In a world where heat waves are not just more intense but also more unpredictable, every extra day of warning matters. The CSU study doesn’t promise a world where heat waves are perfectly forecast, but it sketches a future where AI-assisted forecasts could give communities the foresight they need to stay safer, cooler, and more prepared. If we think of forecast skill as weather’s “story arc,” GraphCast is helping us read the middle chapters with a sharper, more confident voice—and that could make all the difference when summer storms finally arrive.
University behind the work: Colorado State University, Department of Atmospheric Science. Lead author: Kelsey E. Ennis (corresponding author). The research evaluated two AIWP models—GraphCast and Pangu-Weather—against NOAA’s GEFS, across 60 heat-wave events in the continental United States, using ERA5 as truth data and focusing on lead times up to 20 days.

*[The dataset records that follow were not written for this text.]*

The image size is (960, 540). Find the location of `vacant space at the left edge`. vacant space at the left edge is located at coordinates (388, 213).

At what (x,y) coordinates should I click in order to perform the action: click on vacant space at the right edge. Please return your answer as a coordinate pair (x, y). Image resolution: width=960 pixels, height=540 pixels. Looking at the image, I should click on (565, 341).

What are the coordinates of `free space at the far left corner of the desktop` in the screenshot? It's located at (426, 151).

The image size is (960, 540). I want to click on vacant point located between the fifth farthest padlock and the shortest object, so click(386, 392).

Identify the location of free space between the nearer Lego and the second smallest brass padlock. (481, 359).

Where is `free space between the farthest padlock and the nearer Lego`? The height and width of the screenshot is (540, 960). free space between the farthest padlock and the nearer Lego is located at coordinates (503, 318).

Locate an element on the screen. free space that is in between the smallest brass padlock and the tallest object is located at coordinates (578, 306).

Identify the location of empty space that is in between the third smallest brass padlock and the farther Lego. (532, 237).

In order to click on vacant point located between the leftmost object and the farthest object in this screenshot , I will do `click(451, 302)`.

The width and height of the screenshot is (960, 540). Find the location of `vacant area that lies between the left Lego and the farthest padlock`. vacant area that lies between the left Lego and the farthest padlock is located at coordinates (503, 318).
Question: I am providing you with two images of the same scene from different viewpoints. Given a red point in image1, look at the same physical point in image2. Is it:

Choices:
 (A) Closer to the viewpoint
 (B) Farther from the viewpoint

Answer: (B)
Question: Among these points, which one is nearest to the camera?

In the end, the study offers a measured forecast about the near future of weather prediction: AI-based models will likely become valuable partners for forecasting extreme heat, particularly at medium to longer leads, but they will need careful integration with traditional models, ongoing validation, and a clear understanding of where they shine best. The heat is on in more ways than one—both in the climate and in the science striving to predict it—and the conversation around AI in weather forecasting is just getting started.